═══ Text block
General Information
How am I going to get an A in this course?
As of today, you are learning for life, not for exams.
College is your last chance to learn how to learn by yourself, without pressure from parents, teachers, or peers. You want to learn that, because the quality of your life depends on it. Your life. Nothing more, nothing less.
Naturally, we understand that you want some feedback, both in terms of specific corrections and in terms of a grade. You want feedback so that you can improve your learning process. And we will give you that feedback. It is our end of the bargain. Your end is to demonstrate that you actually study the methods we teach so that they become second nature. After all, you don’t want to waste your time, and we don’t want to waste ours either.
Staff
Please familiarize yourself with the course Staff. The Staff section comes with pictures so you can recognize people in the classroom, during office hours, or on the sidewalk.
Class
Instructor
Time
Days
Location
Matthias Felleisen
09:15am-10:20am
MWR
Behrakis 310
Labs
The course comes with several lab sections. The labs start the second week of class.
Lab
Instructor
Time
Days
Location
3
Claudia Vilcu
09:50am-11:30pm
T
Behrakis 220
3
Suzanne Becker
09:50am-11:30pm
T
Behrakis 220
7
Emily Beckers
11:45pm-01:25pm
T
Behrakis 220
7
Tyler Kindy
11:45am-01:25pm
T
Behrakis 220
You must attend the lab section you signed up for during registration.
The purpose of labs is to give you some hands-on experience with the actual tools and to illustrate some of the principles from lecture with hands-on exercises. You will also have the chance to explain your solutions to your peers, and you will receive a grade for that.
Computing Environment
We will use v6.10, a programming environment for a family of programming languages. It is freely available on the web, and we request that you install it on your own computer. For Fundamentals I, we will not use Racket but the teaching languages plus teachpacks as specified in How to Design Programs (HtDP).
In case you end up using a lab machine, DrRacket is installed on all CCS and many Northeastern computers.
══════
■ Work to complete:
1 > In the course information page, reproduce the passage between "Naturally, we understand" and "waste ours either.", inclusive, swapping "feedback" for "guidance" throughout.
2 > Decide whether each statement agrees with the course information page, answering yes or no and quoting the deciding words: (a) The labs begin in the second week of class. (b) Students may attend whichever lab section they like. (c) Fundamentals I uses Racket itself.
The listing that comes next has no connection to the course information page.
═══ Data segment
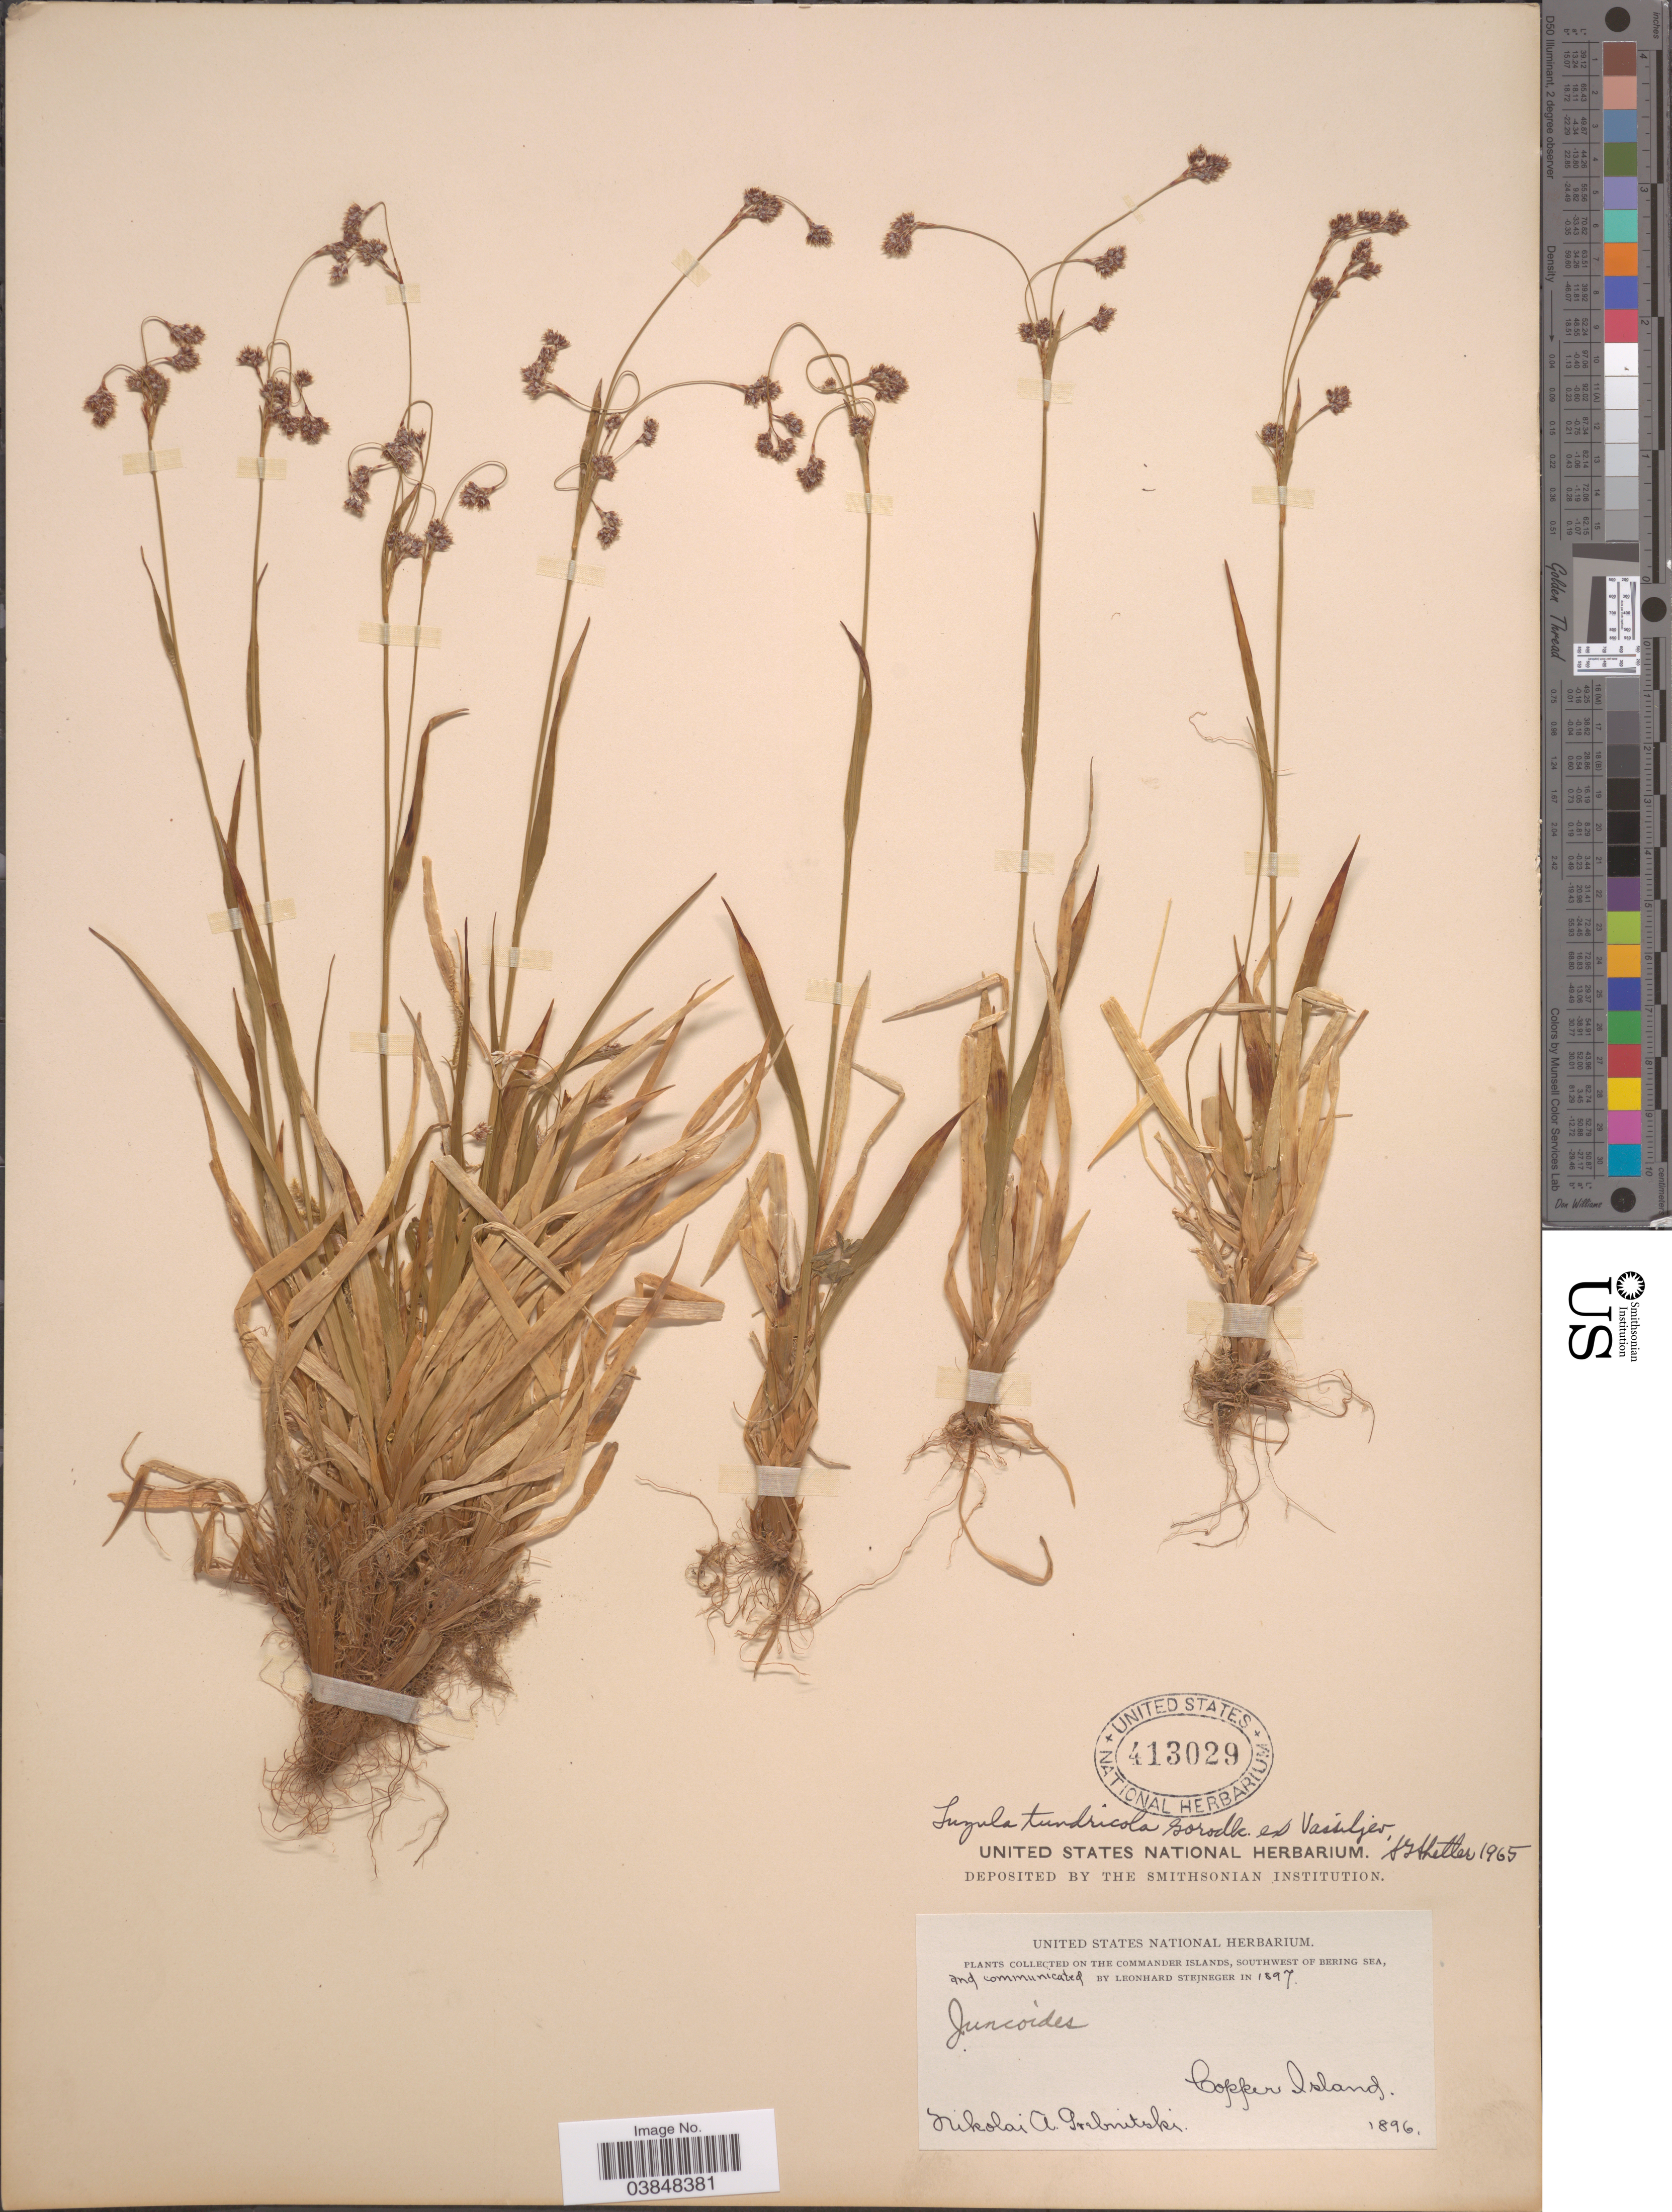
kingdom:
══════
■ Answers for the tasks:
1 >
Naturally, we understand that you want some guidance, both in terms of specific corrections and in terms of a grade. You want guidance so that you can improve your learning process. And we will give you that guidance. It is our end of the bargain. Your end is to demonstrate that you actually study the methods we teach so that they become second nature. After all, you don’t want to waste your time, and we don’t want to waste ours either.

2 >
(a) Yes: "The labs start the second week of class."
(b) No: "You must attend the lab section you signed up for during registration."
(c) No: "we will not use Racket but the teaching languages plus teachpacks as specified in How to Design Programs (HtDP)."